With the 2020 quadrennial assessments, homes are seeing double and triple their previous values and Barrett fears those higher property taxes may keep potential homeowners, like that couple, from buying in New Orleans.
“I’m seeing all of them go up across the board, some of them much more than others, but they’re all going up a lot,” Barrett said.
Barrett said he knows it’s more than just home values that buyers consider when looking. He said now, concerns over high property taxes may be too high for potential buyers to swing.
“They’re upset about crime, they’re upset about the streets, they’re upset about flooding, now they are upset about taxes, and it’s not right,” Barrett said.
Post-Katrina, attorney Nancy Marshall worked as one of the seven former assessors until the office moved to today’s one-assessor system. She said the new home assessments were to be expected.
“What you look at when you assess a property is recent sales, and what is happening in the market, the particular market you’re looking at, and it can vary widely within a few blocks,” Marshall said.
She said the New Orleans market has undoubtedly changed, especially after Katrina. But, she did admit the new assessments may ultimately price people out of neighborhoods they’ve grown up in.

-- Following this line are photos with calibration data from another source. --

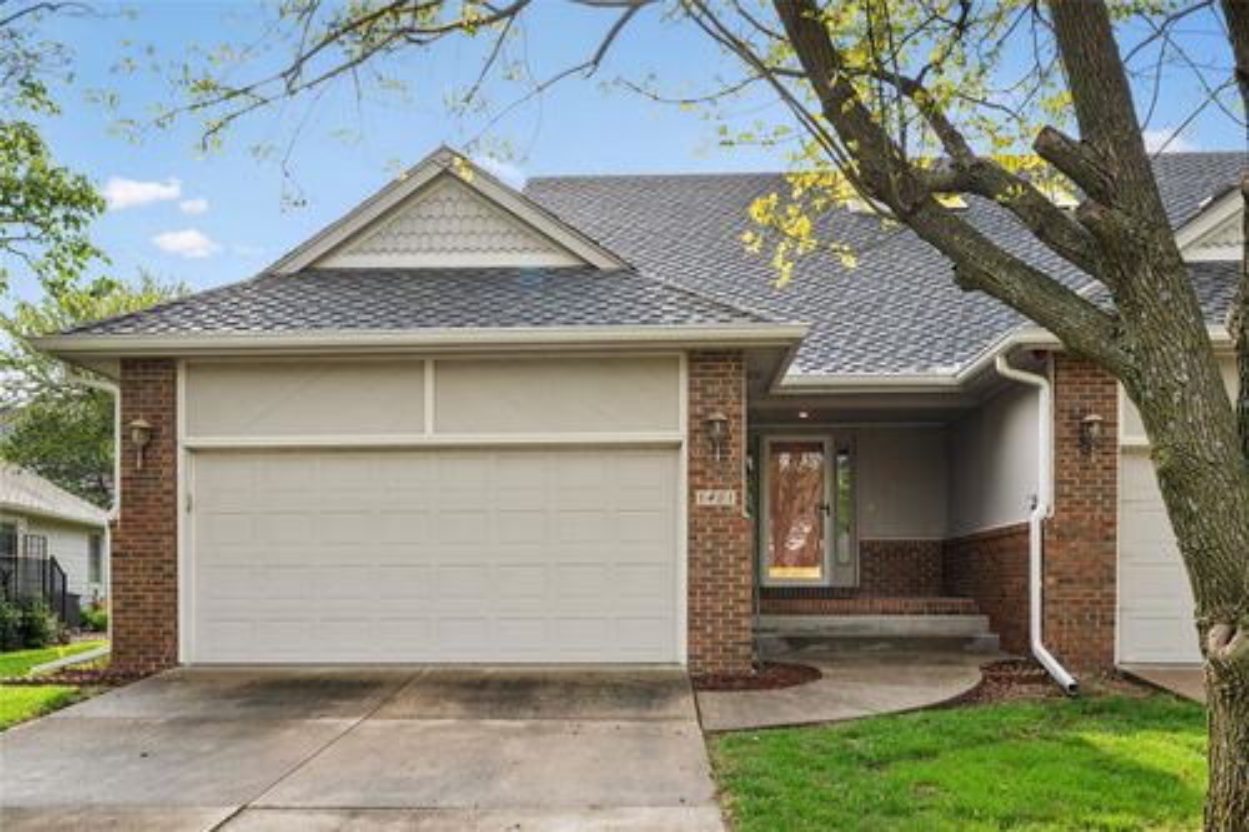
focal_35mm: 30
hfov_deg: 62.8
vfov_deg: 44.2
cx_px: 624
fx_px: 1023
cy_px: 416
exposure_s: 1/160
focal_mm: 29.5
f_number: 9
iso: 400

“One of the things that’s disturbing to me about it all, is that New Orleans used to be a much more mixed neighborhood, in the sense not only black and white, but poor and not poor, rich and filthy rich,” Marshall said.
Marshall said she doesn’t believe there was any wrongdoing by the assessor’s office. And, in looking at the 2020 assessments -- at least in her former district along St. Charles avenue -- she said she believes they’re fair.
“It’s also true that property has gotten to be much more expensive in New Orleans, and that’s hard for people living here in the same house for 20 years, and suddenly their houses assessments are doubled,” Marshall said.
But for Barrett, who said he’s already answered dozens of calls from both concerned buyers and sellers, he believes with the new assessments, that will only mean more houses on the market for longer, as people won’t want to buy into high taxes, crime and poor infrastructure.
“Buying a house is the biggest transaction most people have in their life, and that’s what they live for, for people to have security and safety living in their own home,” Barrett said.
He said he’s already been forced to lower some home sale prices in light of the 2020 home assessments and property tax estimations.